Part 14 (1/2)
Mark began to read, but he could not proceed far; his father got up and went out, without saying a word, and his mother began to remove the dinner-things.
But as soon as the family re-a.s.sembled in the evening, the father said to Mark, ”Go on with your reading, Mark, I want to hear the end, for I like the story.”
Mark read, and when he came to that part of the tract, in which the Bible is mentioned, the vinedresser looked up to a high shelf on the wall, where were some old books, and said, ”wife, had we not once a Bible?”
”Fifteen years ago,” she answered, ”you exchanged it for a pistol.”
The vinedresser blushed, and listened with out farther interruption until Mark had done reading. When the tract was finished, he remained silent, his head leaning on his hands, and his elbows on his knees.
Josephine thought this was the time to speak about the Bible, which she had so long wished to possess, and she went up to her father, and stood for some time by his side without speaking.

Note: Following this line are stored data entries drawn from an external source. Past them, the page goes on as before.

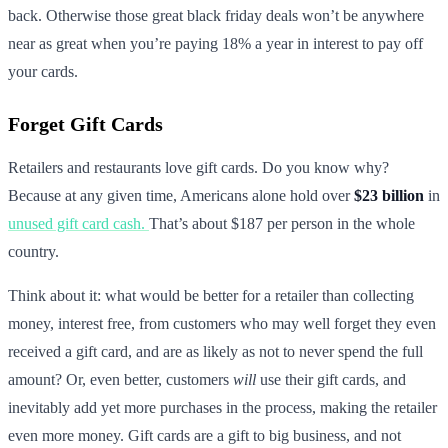
back. Otherwise those great black friday deals won’t be anywhere
near as great when you’re paying 18% a year in interest to pay off
your cards.
Forget Gift Cards
Retailers and restaurants love gift cards. Do you know why?
Because at any given time, Americans alone hold over
$23 billion
in
unused gift card cash.
That’s about $187 per person in the whole
country.
Think about it: what would be better for a retailer than collecting
money, interest free, from customers who may well forget they even
received a gift card, and are as likely as not to never spend the full
amount? Or, even better, customers
will
use their gift cards, and
inevitably add yet more purchases in the process, making the retailer
even more money. Gift cards are a gift to big business, and not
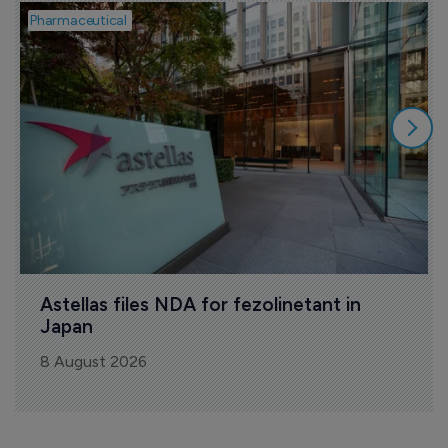
Pharmaceutical
P
Astellas files NDA for fezolinetant in 
Japan
8 August 2026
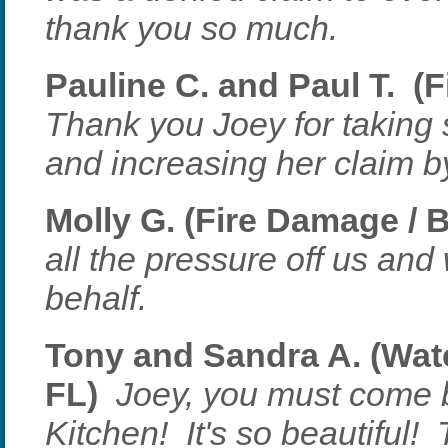
thank you so much.
Pauline C. and Paul T. (
Thank you Joey for taking
and increasing her claim 
Molly G. (Fire Damage / 
all the pressure off us and
behalf.
Tony and Sandra A. (Wate
FL)
Joey, you must come 
Kitchen! It's so beautiful! 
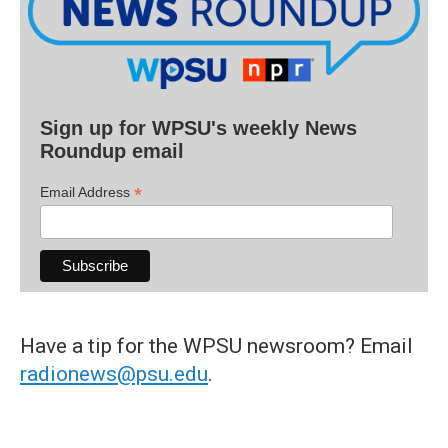
Sign up for WPSU's weekly News
Roundup email
*
Email Address
Have a tip for the WPSU newsroom? Email
radionews@psu.edu
.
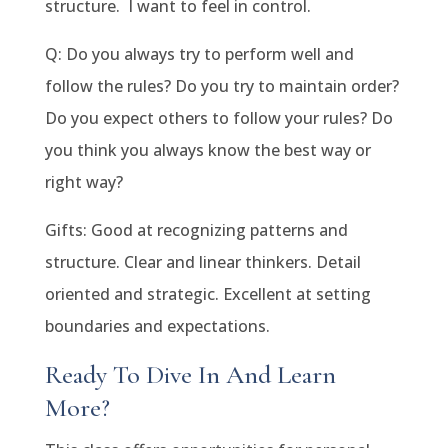
structure. I want to feel in control.
Q: Do you always try to perform well and
follow the rules? Do you try to maintain order?
Do you expect others to follow your rules? Do
you think you always know the best way or
right way?
Gifts: Good at recognizing patterns and
structure. Clear and linear thinkers. Detail
oriented and strategic. Excellent at setting
boundaries and expectations.
Ready To Dive In And Learn
More?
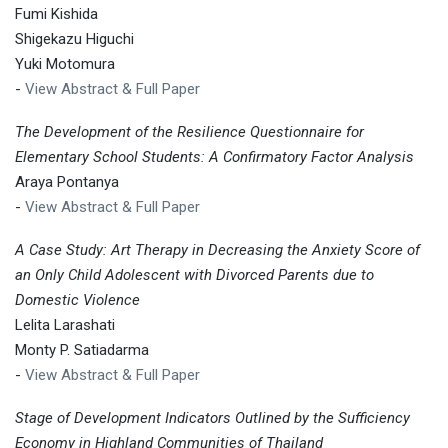
Fumi Kishida
Shigekazu Higuchi
Yuki Motomura
-
View Abstract & Full Paper
The Development of the Resilience Questionnaire for
Elementary School Students: A Confirmatory Factor Analysis
Araya Pontanya
-
View Abstract & Full Paper
A Case Study: Art Therapy in Decreasing the Anxiety Score of
an Only Child Adolescent with Divorced Parents due to
Domestic Violence
Lelita Larashati
Monty P. Satiadarma
-
View Abstract & Full Paper
Stage of Development Indicators Outlined by the Sufficiency
Economy in Highland Communities of Thailand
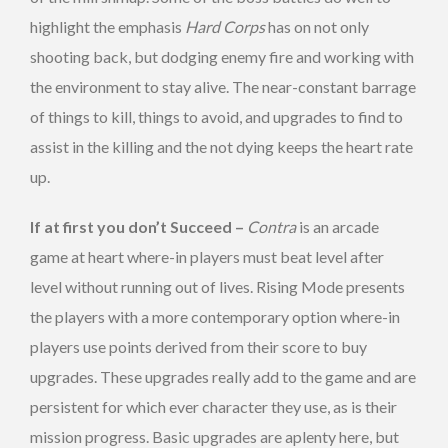
highlight the emphasis
Hard Corps
has on not only
shooting back, but dodging enemy fire and working with
the environment to stay alive. The near-constant barrage
of things to kill, things to avoid, and upgrades to find to
assist in the killing and the not dying keeps the heart rate
up.
If at first you don’t Succeed –
Contra
is an arcade
game at heart where-in players must beat level after
level without running out of lives. Rising Mode presents
the players with a more contemporary option where-in
players use points derived from their score to buy
upgrades. These upgrades really add to the game and are
persistent for which ever character they use, as is their
mission progress. Basic upgrades are aplenty here, but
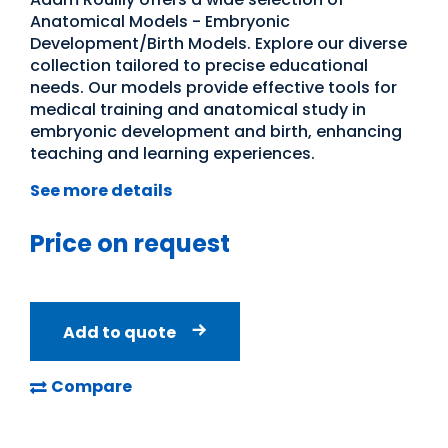
Anatomical Models - Embryonic
Development/Birth Models. Explore our diverse
collection tailored to precise educational
needs. Our models provide effective tools for
medical training and anatomical study in
embryonic development and birth, enhancing
teaching and learning experiences.
See more details
Price on request
Add to quote
Compare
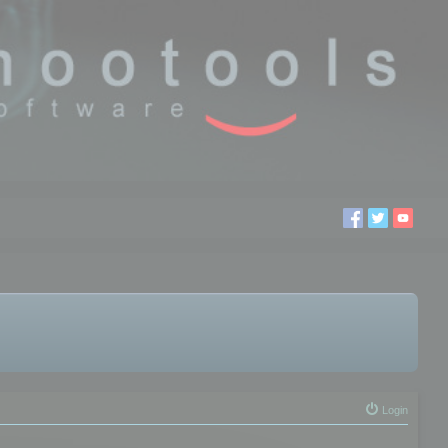
Login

Her father perceived her, and raising his head, he said to her, ”What do you want, Josephine, tell me, my child, what do you want to ask me?”
”Dear papa,” said the child, ”I have long desired to read the Bible, would you be so kind as to buy me one?”
”A Bible,” cried her mother, ”what can _you_ want with a Bible, at _your_ age?”
”Oh! wife, wife,” said the vinedresser, much vexed, ”when will you help me to do what is right?” ”Yes, my child,” he added, kissing Josephine's cheek, ”I will buy you one to-morrow. Do you think there are any to be had at the pastor's house?”
”Oh! yes, plenty,” cried Josephine, ”and very large ones too!”
”Very well then,” said the father, as he got up, and went out of the house, ”you shall have a very large one.”
”But,” said his wife, calling after him, ”you don't know how much it will cost.”
”It will not cost so much as the wine I mean no longer to drink!”